Material provided Start Marker
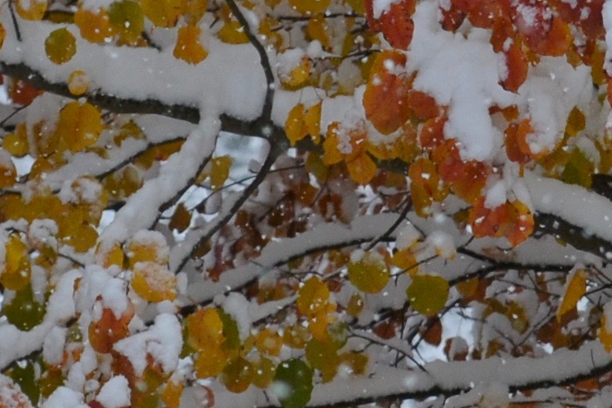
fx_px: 7971
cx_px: 1219
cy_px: 967
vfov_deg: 2.9
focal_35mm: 469
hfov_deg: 4.3
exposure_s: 1/800
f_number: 4
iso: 400
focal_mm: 50
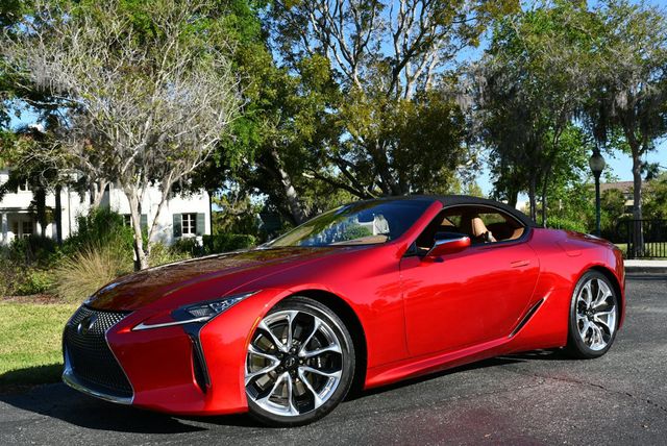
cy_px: 223
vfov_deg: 33.5
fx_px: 742
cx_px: 334
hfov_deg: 48.4
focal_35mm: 40
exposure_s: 1/250
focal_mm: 20
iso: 100
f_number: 8
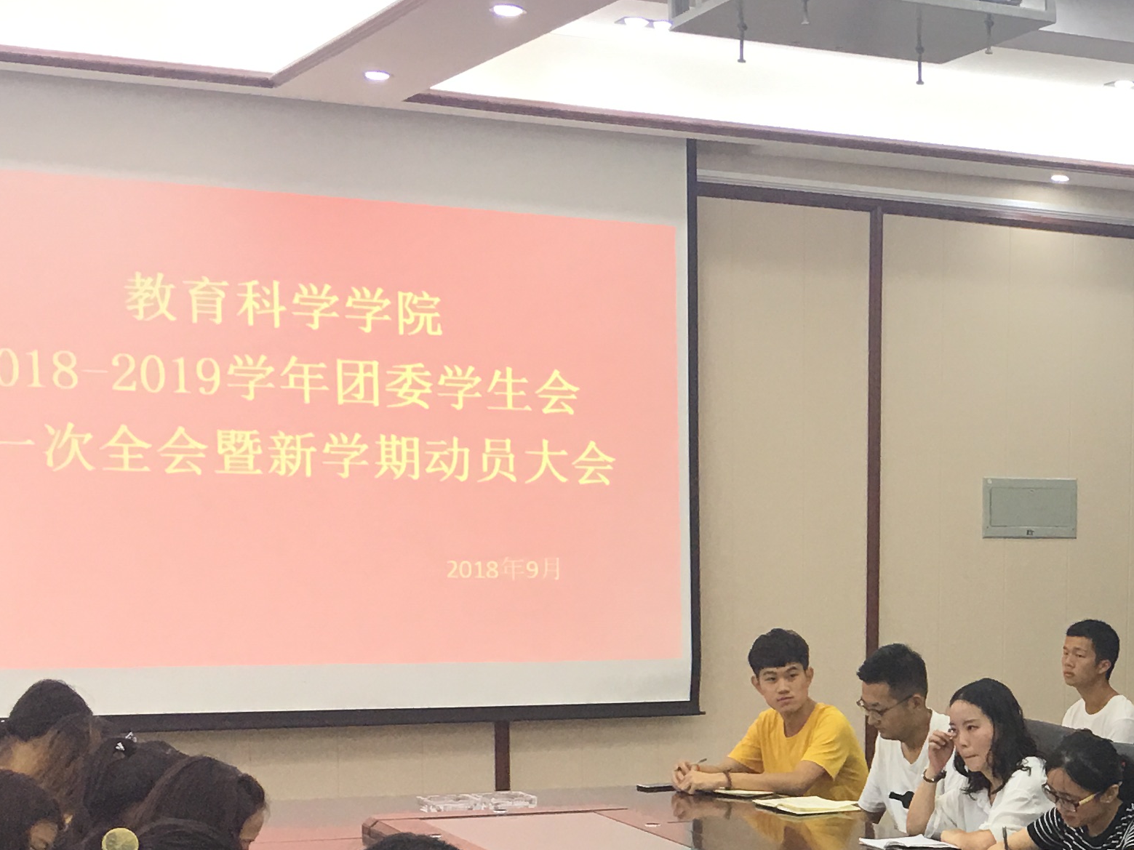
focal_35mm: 75
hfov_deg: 24.5
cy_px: 850
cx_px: 1206
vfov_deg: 19.1
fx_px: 2457
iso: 32
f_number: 2.2
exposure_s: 1/33
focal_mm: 4.15
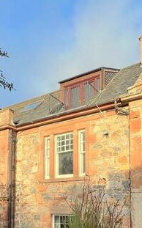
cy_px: 189
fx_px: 192
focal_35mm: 31
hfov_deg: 40.2
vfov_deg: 56.0
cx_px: 90
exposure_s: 1/579
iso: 32
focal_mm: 1.57
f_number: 1.8
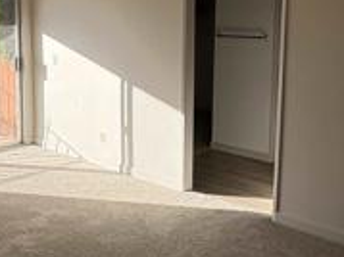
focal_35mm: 50
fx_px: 497
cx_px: 131
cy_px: 81
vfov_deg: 28.8
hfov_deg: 38.0
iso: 50
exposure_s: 1/596
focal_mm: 2.22
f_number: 2.2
Material provided End Marker
- [Exercise]:
Only the lines from the line with "hfov_deg: 4.3" to the end of the records should be repeated, exactly and without pictures.

- [Exercise result]:
hfov_deg: 4.3
exposure_s: 1/800
f_number: 4
iso: 400
focal_mm: 50
cy_px: 223
vfov_deg: 33.5
fx_px: 742
cx_px: 334
hfov_deg: 48.4
focal_35mm: 40
exposure_s: 1/250
focal_mm: 20
iso: 100
f_number: 8
focal_35mm: 75
hfov_deg: 24.5
cy_px: 850
cx_px: 1206
vfov_deg: 19.1
fx_px: 2457
iso: 32
f_number: 2.2
exposure_s: 1/33
focal_mm: 4.15
cy_px: 189
fx_px: 192
focal_35mm: 31
hfov_deg: 40.2
vfov_deg: 56.0
cx_px: 90
exposure_s: 1/579
iso: 32
focal_mm: 1.57
f_number: 1.8
focal_35mm: 50
fx_px: 497
cx_px: 131
cy_px: 81
vfov_deg: 28.8
hfov_deg: 38.0
iso: 50
exposure_s: 1/596
focal_mm: 2.22
f_number: 2.2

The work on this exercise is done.